**Source passage**
BEGIN

December 7th, 2010 at 11:24 am
Here’s the algebraic answer:
If price of balls = “B” and price of racket = “T” then:
T + B = 110
T = B + 100
Solve those two equations simultaneously:
T = 110 – B = 100 + B
110 – 100 = 2B
B = 5
The “intuitive” answer leads you to the answer “10″ because we generally don’t read the question carefully enough and instead solve the problem “If the balls and racket together cost $110 and the racket alone costs $100, then….” and come up with the answer “$10″ for the price of the balls. But the question states that the racket alone costs $100 *more* than the balls. If we take that into account properly, you’ll realize that $10″ is actually the cost of *2* cans of balls (as can be seen by the algebra above).
It’s not a hard question once you sit down and talk to someone about it, or pause to think about it, but on our own we often get stuck, so that’s why we think it’s a good question to show students the power of talking to someone about their answer.
December 7th, 2010 at 12:15 pm
Wouldn’t it just be that the single can of balls is $5 and the racket is $105? Thus the racket is $100 more then the can of balls, and they total $110? The equation above makes algebraic sense, but you cannot quantify the number 2 (for cans of balls) from the question itself. \Can\ is used in the singular tense throughout the question.

END

**Input data**
BEGIN

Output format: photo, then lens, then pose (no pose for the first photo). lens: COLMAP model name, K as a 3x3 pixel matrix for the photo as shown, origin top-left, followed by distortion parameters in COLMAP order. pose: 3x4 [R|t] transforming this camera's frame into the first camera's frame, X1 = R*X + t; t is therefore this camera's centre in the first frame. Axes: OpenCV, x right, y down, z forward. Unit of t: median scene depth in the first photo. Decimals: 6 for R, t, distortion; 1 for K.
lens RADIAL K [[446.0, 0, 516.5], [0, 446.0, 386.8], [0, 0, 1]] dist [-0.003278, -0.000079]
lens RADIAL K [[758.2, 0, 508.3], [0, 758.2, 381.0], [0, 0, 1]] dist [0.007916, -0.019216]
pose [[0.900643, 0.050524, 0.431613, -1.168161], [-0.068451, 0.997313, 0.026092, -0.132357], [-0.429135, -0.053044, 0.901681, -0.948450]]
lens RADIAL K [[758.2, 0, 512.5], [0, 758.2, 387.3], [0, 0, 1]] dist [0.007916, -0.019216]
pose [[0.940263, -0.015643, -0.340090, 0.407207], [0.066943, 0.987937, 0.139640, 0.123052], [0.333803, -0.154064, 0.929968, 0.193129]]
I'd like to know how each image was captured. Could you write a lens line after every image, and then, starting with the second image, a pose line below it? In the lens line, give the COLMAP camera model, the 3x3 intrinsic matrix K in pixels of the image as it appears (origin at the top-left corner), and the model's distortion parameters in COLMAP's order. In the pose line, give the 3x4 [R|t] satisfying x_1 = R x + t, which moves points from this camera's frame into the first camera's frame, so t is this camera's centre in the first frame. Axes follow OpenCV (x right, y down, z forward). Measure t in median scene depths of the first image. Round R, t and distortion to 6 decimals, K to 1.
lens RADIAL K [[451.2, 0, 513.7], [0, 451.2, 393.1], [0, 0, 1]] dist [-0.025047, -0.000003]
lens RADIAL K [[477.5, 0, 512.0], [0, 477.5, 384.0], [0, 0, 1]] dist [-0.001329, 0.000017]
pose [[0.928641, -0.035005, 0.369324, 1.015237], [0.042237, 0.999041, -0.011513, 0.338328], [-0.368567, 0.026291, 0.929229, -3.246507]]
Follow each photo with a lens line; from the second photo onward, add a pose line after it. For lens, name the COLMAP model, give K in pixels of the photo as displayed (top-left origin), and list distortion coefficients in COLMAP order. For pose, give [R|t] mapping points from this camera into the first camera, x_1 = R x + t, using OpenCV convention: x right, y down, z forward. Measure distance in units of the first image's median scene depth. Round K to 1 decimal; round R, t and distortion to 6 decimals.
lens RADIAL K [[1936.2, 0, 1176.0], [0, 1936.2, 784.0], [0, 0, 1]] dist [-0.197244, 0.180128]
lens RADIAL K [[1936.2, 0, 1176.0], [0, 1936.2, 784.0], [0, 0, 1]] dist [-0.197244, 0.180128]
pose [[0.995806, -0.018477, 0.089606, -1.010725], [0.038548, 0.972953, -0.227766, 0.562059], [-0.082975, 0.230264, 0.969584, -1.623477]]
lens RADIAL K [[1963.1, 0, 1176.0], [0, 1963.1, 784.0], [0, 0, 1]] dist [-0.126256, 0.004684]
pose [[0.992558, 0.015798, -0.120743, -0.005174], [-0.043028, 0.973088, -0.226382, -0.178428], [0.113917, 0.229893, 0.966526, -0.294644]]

END

**Tasks and exercises**
**1)** In the racket-and-balls thread, what price for the balls does the algebraic answer reach?
**2)** Pick up the racket-and-balls thread after its last post and write the next reply.
The listing has no connection to the racket-and-balls thread.

**Answer set**
**1)** $5

**2)**
December 9th, 2010 at 10:52 am
Jessica,
That’s right, the can of balls is $5 and the racket is $105. That satisfies both equations above and is what I am saying. 2 cans of balls cost $10, so a single can of balls is $5. Note that we have to satisfy both T+B = 110 *and* T=B+100. The “2″ in my explanation above comes from solving those two equations simultaneously; not from the question itself.
T + B = 110 (The can of balls and the racket together cost $110)
T = B + 100 (The racket costs $100 more than the can of balls)
Solve both equations for T
The first equation becomes: T = 110 – B
The second equation is still: T = B + 100
Set the two sides equal to each other:
T = 110 – B = B + 100
Add B to both sides
110 = 2B + 100
so 2B = 10
So, the “2B” comes from the algebra, not directly from the wording of the question itself, which only refers to the price of a single can. You can certainly reason out the answer without the algrebra; I just used the algebra to nail it down.
Does that answer your question, or did I miss your point?